TUGUJOGJA – Suasana gegap gempita membungkus pembukaan Jogja Fashion Week (JFW) 2025 pada Rabu, 7 Agustus 2025. Setelah dua dekade menjadi etalase mode kebanggaan Daerah Istimewa Yogyakarta, tahun ini JFW mencatat sejarah baru.
Untuk pertama kalinya, ajang mode paling prestisius di Yogyakarta ini mengundang 67 brand lokal secara mandiri, melibatkan komunitas difabel, menggandeng karya kreatif warga binaan, sekaligus membuka ruang konsultasi kekayaan intelektual bagi pelaku industri kreatif.
Dengan mengusung tema Threads of Tomorrow, JFW 2025 menjahit pesan bahwa mode bukan sekadar gaya, melainkan medium perubahan berkelanjutan yang tetap berakar kuat pada tradisi budaya lokal.
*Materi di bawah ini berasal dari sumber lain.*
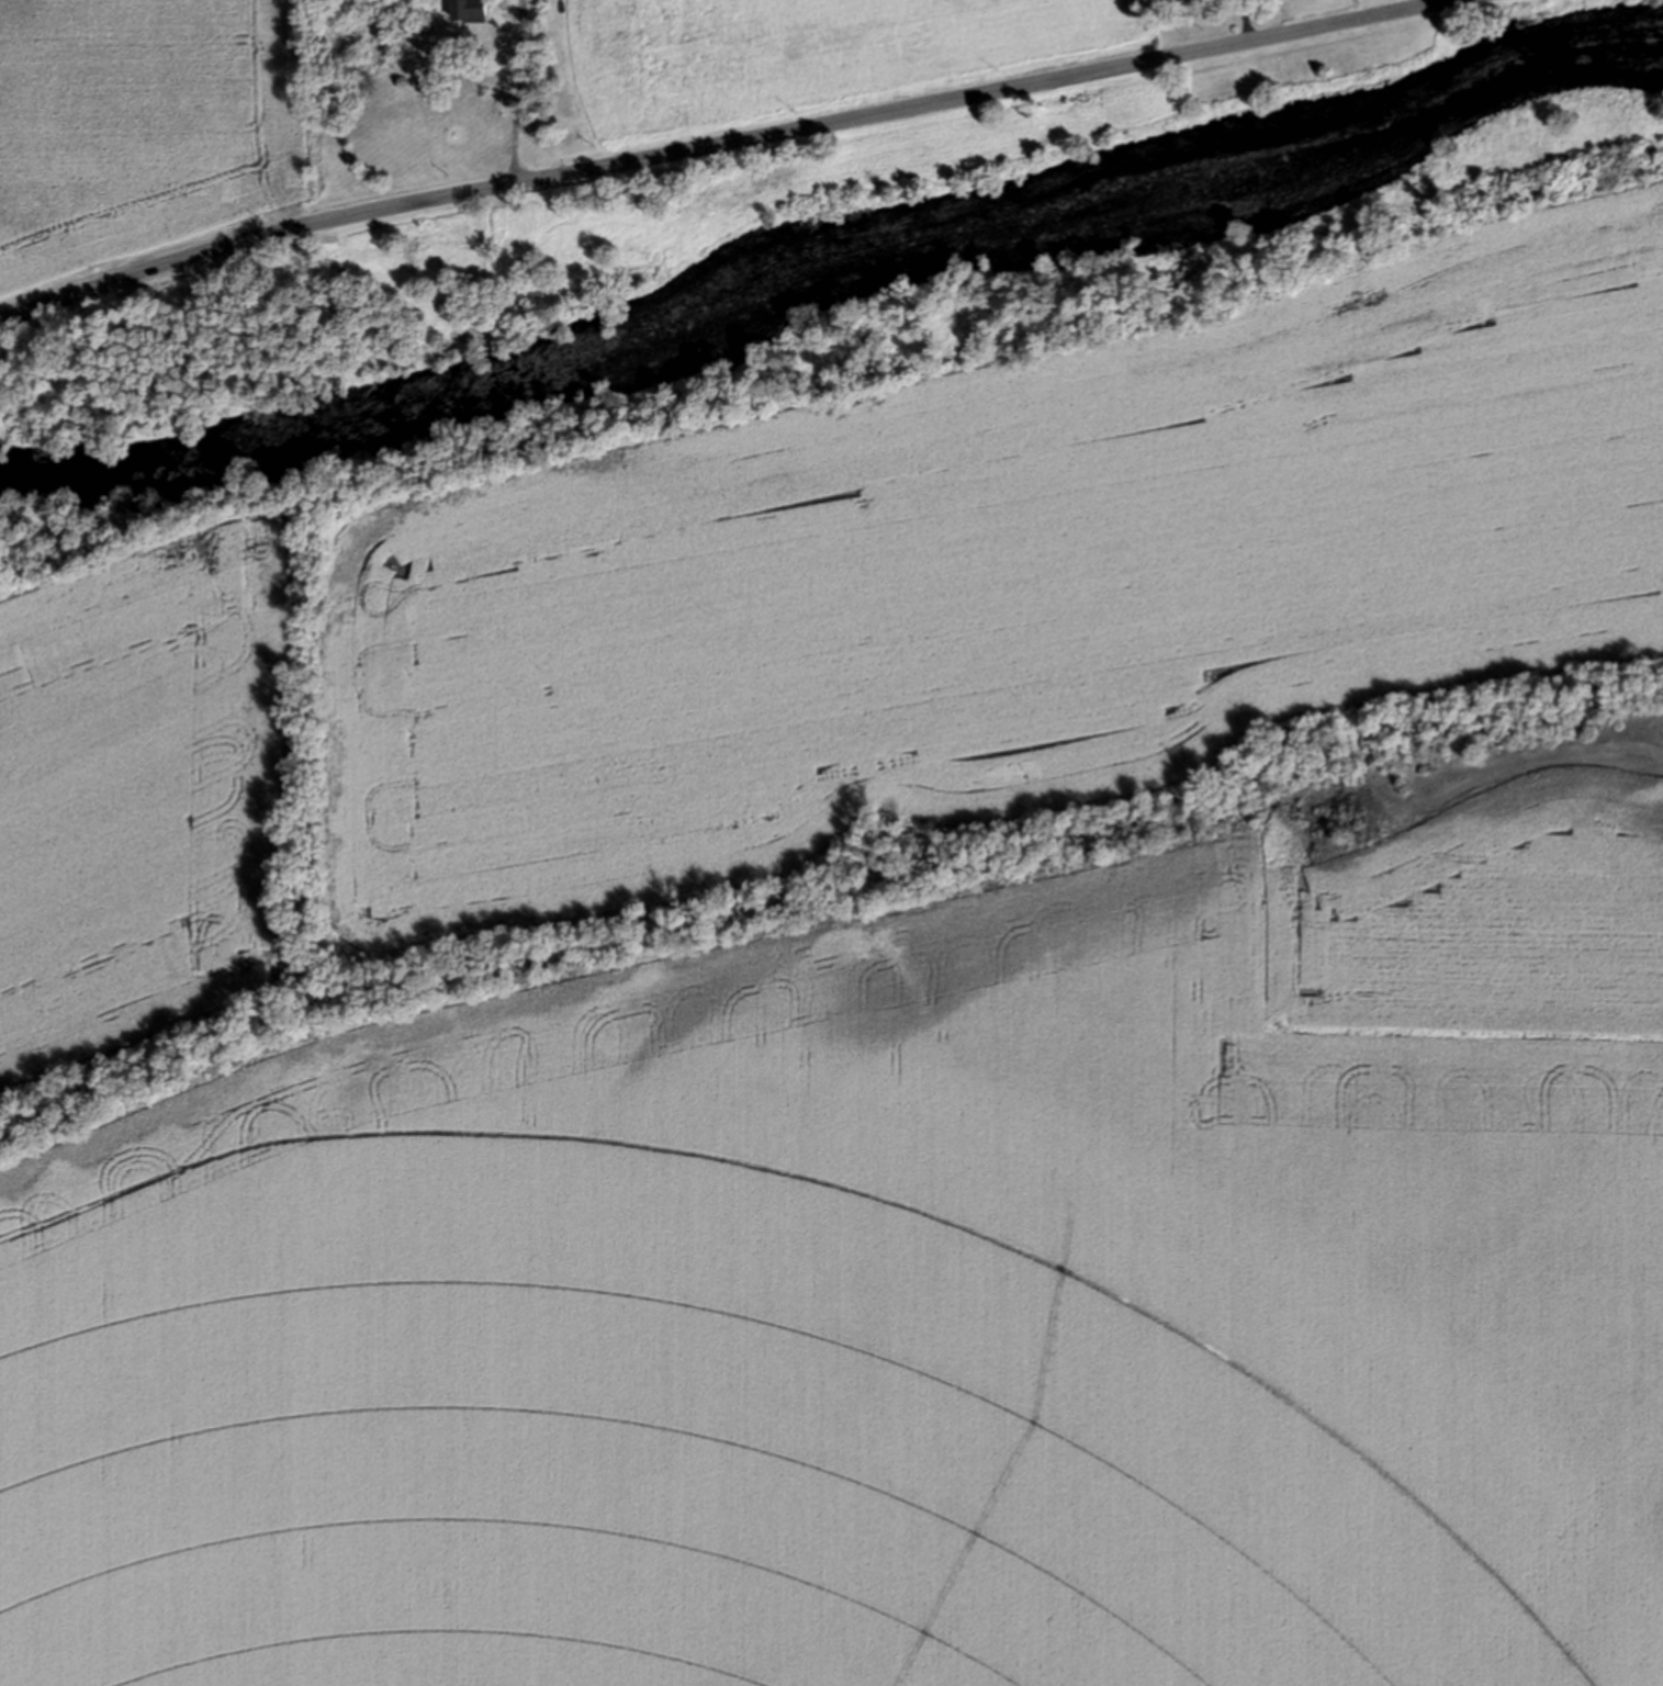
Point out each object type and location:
building: (471, 10)
road: (1246, 23)
road: (517, 95)
road: (743, 146)
river: (830, 267)

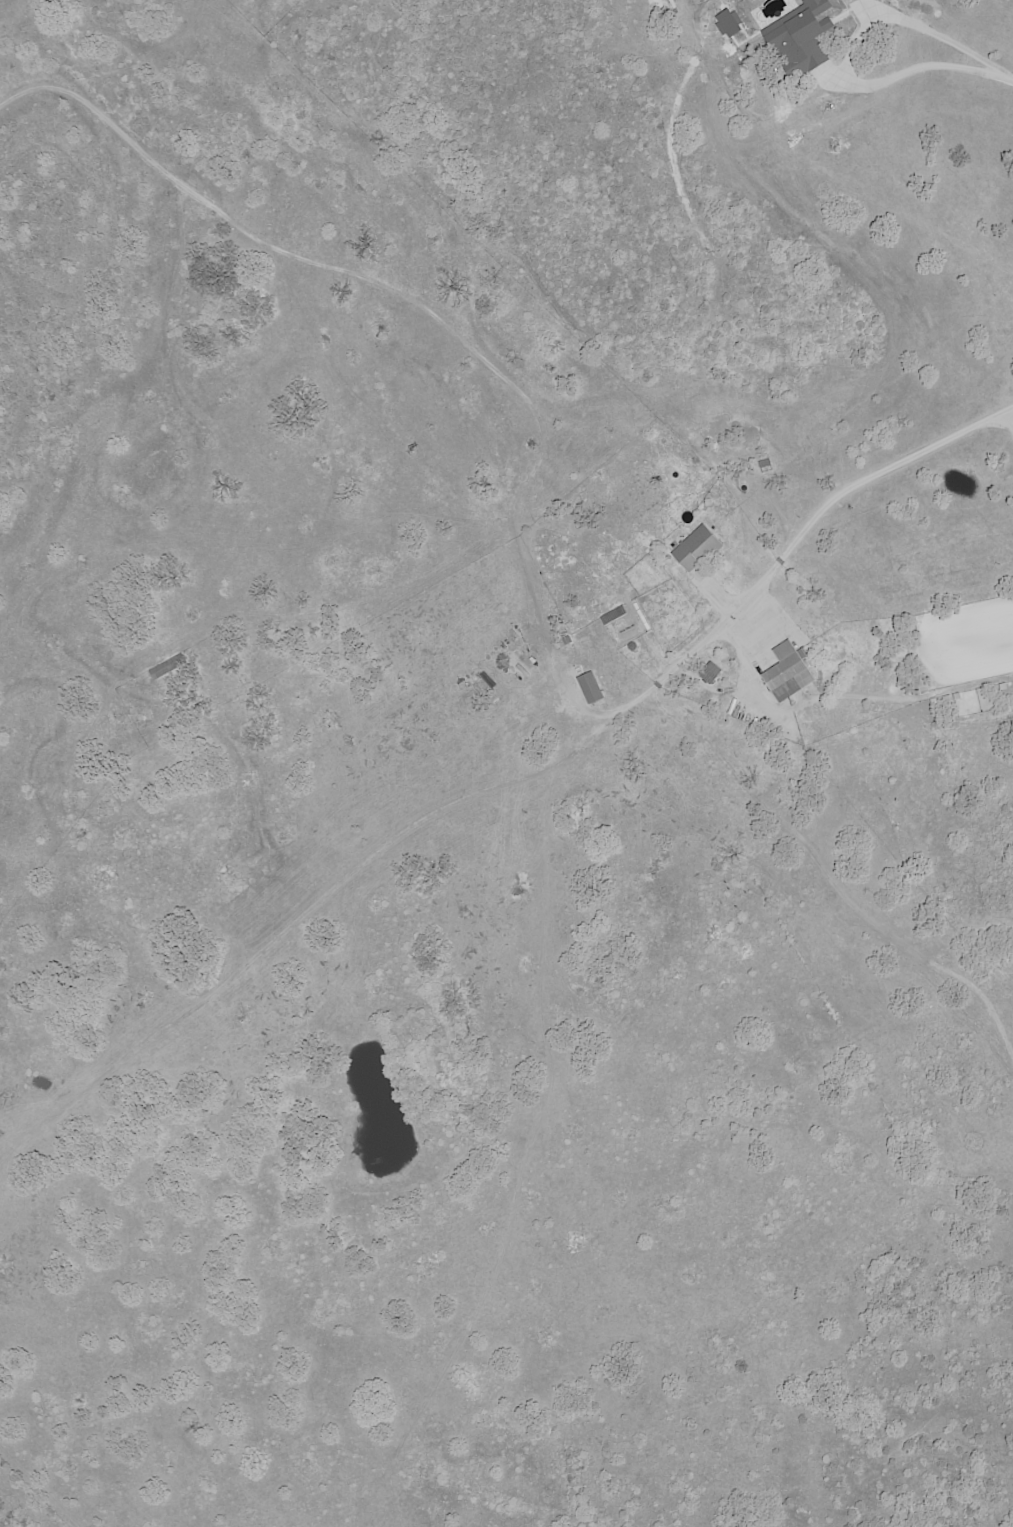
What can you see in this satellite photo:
building: (803, 36)
road: (846, 51)
road: (1010, 80)
road: (1009, 420)
road: (804, 530)
building: (695, 548)
building: (786, 672)
building: (589, 688)

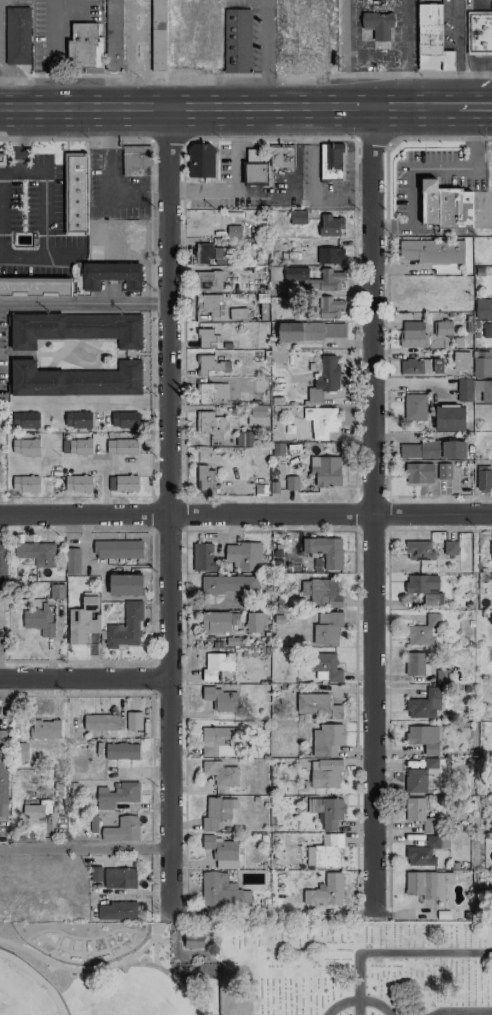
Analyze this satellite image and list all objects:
building: (378, 18)
road: (458, 24)
building: (479, 32)
building: (17, 35)
building: (113, 35)
building: (157, 35)
building: (237, 40)
building: (431, 40)
building: (84, 47)
road: (342, 52)
road: (373, 52)
road: (404, 52)
road: (266, 53)
road: (415, 73)
road: (81, 75)
road: (474, 75)
road: (457, 77)
road: (20, 80)
road: (474, 105)
road: (228, 106)
road: (18, 140)
road: (151, 141)
building: (281, 156)
building: (2, 160)
building: (136, 161)
building: (201, 161)
building: (331, 161)
building: (254, 167)
road: (424, 168)
road: (10, 174)
road: (297, 178)
road: (315, 180)
road: (235, 182)
building: (75, 193)
road: (103, 195)
road: (303, 197)
building: (445, 206)
building: (298, 217)
building: (233, 231)
building: (431, 251)
building: (211, 254)
building: (329, 255)
road: (48, 258)
building: (111, 275)
building: (208, 279)
building: (323, 279)
building: (35, 287)
building: (445, 297)
road: (84, 302)
road: (150, 304)
building: (211, 304)
building: (332, 307)
building: (483, 309)
building: (238, 313)
building: (443, 328)
building: (75, 329)
building: (487, 330)
building: (309, 331)
building: (412, 334)
building: (208, 338)
building: (277, 356)
building: (461, 360)
building: (482, 363)
building: (212, 364)
building: (421, 365)
building: (324, 378)
building: (76, 380)
building: (464, 389)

Acara ini menghadirkan pameran, kompetisi, hingga ruang kolaborasi lintas komunitas yang menghidupkan denyut kreatif Yogyakarta dari segala penjuru.
Kepala Dinas Perindustrian dan Perdagangan DIY, Yuna Pancawati, yang juga menjabat Ketua Panitia, menyampaikan bahwa ajang ini berlangsung selama empat hari, 7–10 Agustus 2025. Ia menegaskan bahwa pelaku UMKM kreatif dan desainer DIY mampu menjawab tantangan zaman dengan inovasi tanpa kehilangan jati diri.
Empat klaster utama menjadi sorotan: Fashion Batik, Casual & Sportswear, Aksesoris, serta Kriya dan Craft. Sebanyak 107 booth berdiri megah di arena pameran, dengan 45 di antaranya berasal dari peserta mandiri.
UMKM dari berbagai daerah, mulai dari DIY hingga Aceh, turut menorehkan warna dan memperkaya ragam karya yang dipamerkan.
Kompetisi dan Pesan Keberlanjutan di Panggung JFW
JFW 2025 juga menggelar Jogja Fashion Design Competition, sebuah ajang bergengsi yang diikuti 115 peserta dari berbagai daerah seperti Jakarta, Pekanbaru, Blitar, Banjarnegara, Purworejo, Semarang, Klaten, Riau, hingga Banyumas.
Dari berbagai daerah tersebut lahir rancangan yang memadukan kreativitas, keberanian bereksperimen, dan sentuhan lokal yang khas.
Yuna menargetkan lebih dari 5.000 pengunjung akan memadati arena JFW selama empat hari penyelenggaraan, dengan potensi transaksi bisnis mencapai Rp2 miliar. Angka ini menjadi bukti bahwa industri fashion lokal mampu menjadi motor penggerak ekonomi kreatif.
Dalam sambutan yang dibacakan Wakil Gubernur DIY, KGPAA Paku Alam X, Gubernur DIY menegaskan bahwa dunia mode kini bukan lagi sekadar perkara estetika.
Dunia mode tak lagi hanya soal estetika, tetapi juga medium perubahan yang menjahit harapan baru, menganyam keberlanjutan, dan merajut identitas yang progresif.
Sri Paduka menyoroti tantangan yang dihadapi industri mode, mulai dari krisis iklim, pergeseran selera generasi muda, hingga pesatnya perkembangan teknologi digital.
Menurutnya, semua itu menjadi alasan kuat bahwa industri fashion harus bertransformasi dan berinovasi.
“Tradisi dan teknologi bukan dua kutub yang berlawanan, melainkan bisa dipadukan untuk mencipta masa depan yang lestari,” tutur Sri Paduka.
Ia juga menegaskan bahwa kearifan lokal Yogyakarta menjadi fondasi utama membangun ekosistem mode berkelanjutan. Nilai-nilai seperti keselarasan, kelestarian, dan welas asih terhadap alam menjadi sulaman tak tergantikan dalam setiap karya.
“Keberlanjutan tidak berarti keterbatasan, melainkan kebijaksanaan dalam mencipta,” lanjutnya.